Reproduce every line of the following listing without alteration.

[Provided entries]

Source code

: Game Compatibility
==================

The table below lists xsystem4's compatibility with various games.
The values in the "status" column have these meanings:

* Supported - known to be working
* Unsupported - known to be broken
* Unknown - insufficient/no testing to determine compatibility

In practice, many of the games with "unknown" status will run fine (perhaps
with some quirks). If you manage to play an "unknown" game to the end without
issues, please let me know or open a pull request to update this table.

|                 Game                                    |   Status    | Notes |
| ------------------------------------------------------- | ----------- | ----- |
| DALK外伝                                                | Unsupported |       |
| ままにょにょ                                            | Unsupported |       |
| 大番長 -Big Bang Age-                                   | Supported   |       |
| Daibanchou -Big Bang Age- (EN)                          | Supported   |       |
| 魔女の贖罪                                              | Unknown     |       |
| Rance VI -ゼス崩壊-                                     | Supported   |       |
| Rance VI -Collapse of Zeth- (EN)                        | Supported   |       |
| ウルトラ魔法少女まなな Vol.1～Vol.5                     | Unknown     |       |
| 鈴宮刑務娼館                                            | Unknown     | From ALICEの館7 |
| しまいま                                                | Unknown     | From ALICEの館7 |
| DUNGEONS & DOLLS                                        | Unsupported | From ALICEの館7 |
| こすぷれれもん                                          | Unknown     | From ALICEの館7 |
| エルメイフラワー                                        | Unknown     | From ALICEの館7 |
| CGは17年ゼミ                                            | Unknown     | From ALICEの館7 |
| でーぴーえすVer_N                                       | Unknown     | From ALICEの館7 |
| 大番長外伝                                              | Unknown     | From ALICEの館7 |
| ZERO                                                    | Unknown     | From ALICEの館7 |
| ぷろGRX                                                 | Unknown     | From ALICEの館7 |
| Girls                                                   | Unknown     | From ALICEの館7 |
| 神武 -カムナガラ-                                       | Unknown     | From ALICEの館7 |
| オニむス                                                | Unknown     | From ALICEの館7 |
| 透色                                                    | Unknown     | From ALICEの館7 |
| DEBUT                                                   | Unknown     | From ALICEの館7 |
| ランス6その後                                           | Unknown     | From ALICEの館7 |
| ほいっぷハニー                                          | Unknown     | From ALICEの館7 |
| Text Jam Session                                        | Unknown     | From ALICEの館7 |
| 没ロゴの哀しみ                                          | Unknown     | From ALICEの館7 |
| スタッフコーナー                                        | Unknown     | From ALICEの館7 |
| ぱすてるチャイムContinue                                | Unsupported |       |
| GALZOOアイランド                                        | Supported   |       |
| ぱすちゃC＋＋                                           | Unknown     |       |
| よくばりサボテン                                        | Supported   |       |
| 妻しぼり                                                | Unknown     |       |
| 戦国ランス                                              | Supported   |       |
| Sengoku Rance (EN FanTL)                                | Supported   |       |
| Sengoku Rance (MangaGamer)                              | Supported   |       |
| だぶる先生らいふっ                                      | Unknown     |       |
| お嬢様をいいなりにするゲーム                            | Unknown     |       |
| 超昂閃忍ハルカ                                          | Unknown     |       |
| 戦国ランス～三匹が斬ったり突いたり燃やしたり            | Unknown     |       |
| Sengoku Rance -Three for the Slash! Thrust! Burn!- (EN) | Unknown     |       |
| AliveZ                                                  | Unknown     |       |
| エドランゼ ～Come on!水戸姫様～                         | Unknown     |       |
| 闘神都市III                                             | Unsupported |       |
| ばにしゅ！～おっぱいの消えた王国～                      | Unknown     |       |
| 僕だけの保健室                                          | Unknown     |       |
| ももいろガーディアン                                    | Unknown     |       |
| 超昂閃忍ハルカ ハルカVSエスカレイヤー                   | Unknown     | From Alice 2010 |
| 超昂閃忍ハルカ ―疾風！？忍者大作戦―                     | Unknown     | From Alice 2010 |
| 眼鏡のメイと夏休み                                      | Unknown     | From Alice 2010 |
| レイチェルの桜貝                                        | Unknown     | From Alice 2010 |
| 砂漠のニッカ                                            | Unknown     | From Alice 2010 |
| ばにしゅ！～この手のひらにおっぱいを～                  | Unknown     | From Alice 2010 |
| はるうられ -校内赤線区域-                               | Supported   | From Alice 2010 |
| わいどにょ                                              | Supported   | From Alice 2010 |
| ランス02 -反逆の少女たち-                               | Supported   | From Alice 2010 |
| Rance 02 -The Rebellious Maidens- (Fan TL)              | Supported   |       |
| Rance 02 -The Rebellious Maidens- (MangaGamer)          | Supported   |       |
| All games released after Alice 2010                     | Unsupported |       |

[/Provided entries]

> _Output of the exercise_
Source code

: Game Compatibility
==================

The table below lists xsystem4's compatibility with various games.
The values in the "status" column have these meanings:

* Supported - known to be working
* Unsupported - known to be broken
* Unknown - insufficient/no testing to determine compatibility

In practice, many of the games with "unknown" status will run fine (perhaps
with some quirks). If you manage to play an "unknown" game to the end without
issues, please let me know or open a pull request to update this table.

|                 Game                                    |   Status    | Notes |
| ------------------------------------------------------- | ----------- | ----- |
| DALK外伝                                                | Unsupported |       |
| ままにょにょ                                            | Unsupported |       |
| 大番長 -Big Bang Age-                                   | Supported   |       |
| Daibanchou -Big Bang Age- (EN)                          | Supported   |       |
| 魔女の贖罪                                              | Unknown     |       |
| Rance VI -ゼス崩壊-                                     | Supported   |       |
| Rance VI -Collapse of Zeth- (EN)                        | Supported   |       |
| ウルトラ魔法少女まなな Vol.1～Vol.5                     | Unknown     |       |
| 鈴宮刑務娼館                                            | Unknown     | From ALICEの館7 |
| しまいま                                                | Unknown     | From ALICEの館7 |
| DUNGEONS & DOLLS                                        | Unsupported | From ALICEの館7 |
| こすぷれれもん                                          | Unknown     | From ALICEの館7 |
| エルメイフラワー                                        | Unknown     | From ALICEの館7 |
| CGは17年ゼミ                                            | Unknown     | From ALICEの館7 |
| でーぴーえすVer_N                                       | Unknown     | From ALICEの館7 |
| 大番長外伝                                              | Unknown     | From ALICEの館7 |
| ZERO                                                    | Unknown     | From ALICEの館7 |
| ぷろGRX                                                 | Unknown     | From ALICEの館7 |
| Girls                                                   | Unknown     | From ALICEの館7 |
| 神武 -カムナガラ-                                       | Unknown     | From ALICEの館7 |
| オニむス                                                | Unknown     | From ALICEの館7 |
| 透色                                                    | Unknown     | From ALICEの館7 |
| DEBUT                                                   | Unknown     | From ALICEの館7 |
| ランス6その後                                           | Unknown     | From ALICEの館7 |
| ほいっぷハニー                                          | Unknown     | From ALICEの館7 |
| Text Jam Session                                        | Unknown     | From ALICEの館7 |
| 没ロゴの哀しみ                                          | Unknown     | From ALICEの館7 |
| スタッフコーナー                                        | Unknown     | From ALICEの館7 |
| ぱすてるチャイムContinue                                | Unsupported |       |
| GALZOOアイランド                                        | Supported   |       |
| ぱすちゃC＋＋                                           | Unknown     |       |
| よくばりサボテン                                        | Supported   |       |
| 妻しぼり                                                | Unknown     |       |
| 戦国ランス                                              | Supported   |       |
| Sengoku Rance (EN FanTL)                                | Supported   |       |
| Sengoku Rance (MangaGamer)                              | Supported   |       |
| だぶる先生らいふっ                                      | Unknown     |       |
| お嬢様をいいなりにするゲーム                            | Unknown     |       |
| 超昂閃忍ハルカ                                          | Unknown     |       |
| 戦国ランス～三匹が斬ったり突いたり燃やしたり            | Unknown     |       |
| Sengoku Rance -Three for the Slash! Thrust! Burn!- (EN) | Unknown     |       |
| AliveZ                                                  | Unknown     |       |
| エドランゼ ～Come on!水戸姫様～                         | Unknown     |       |
| 闘神都市III                                             | Unsupported |       |
| ばにしゅ！～おっぱいの消えた王国～                      | Unknown     |       |
| 僕だけの保健室                                          | Unknown     |       |
| ももいろガーディアン                                    | Unknown     |       |
| 超昂閃忍ハルカ ハルカVSエスカレイヤー                   | Unknown     | From Alice 2010 |
| 超昂閃忍ハルカ ―疾風！？忍者大作戦―                     | Unknown     | From Alice 2010 |
| 眼鏡のメイと夏休み                                      | Unknown     | From Alice 2010 |
| レイチェルの桜貝                                        | Unknown     | From Alice 2010 |
| 砂漠のニッカ                                            | Unknown     | From Alice 2010 |
| ばにしゅ！～この手のひらにおっぱいを～                  | Unknown     | From Alice 2010 |
| はるうられ -校内赤線区域-                               | Supported   | From Alice 2010 |
| わいどにょ                                              | Supported   | From Alice 2010 |
| ランス02 -反逆の少女たち-                               | Supported   | From Alice 2010 |
| Rance 02 -The Rebellious Maidens- (Fan TL)              | Supported   |       |
| Rance 02 -The Rebellious Maidens- (MangaGamer)          | Supported   |       |
| All games released after Alice 2010                     | Unsupported |       |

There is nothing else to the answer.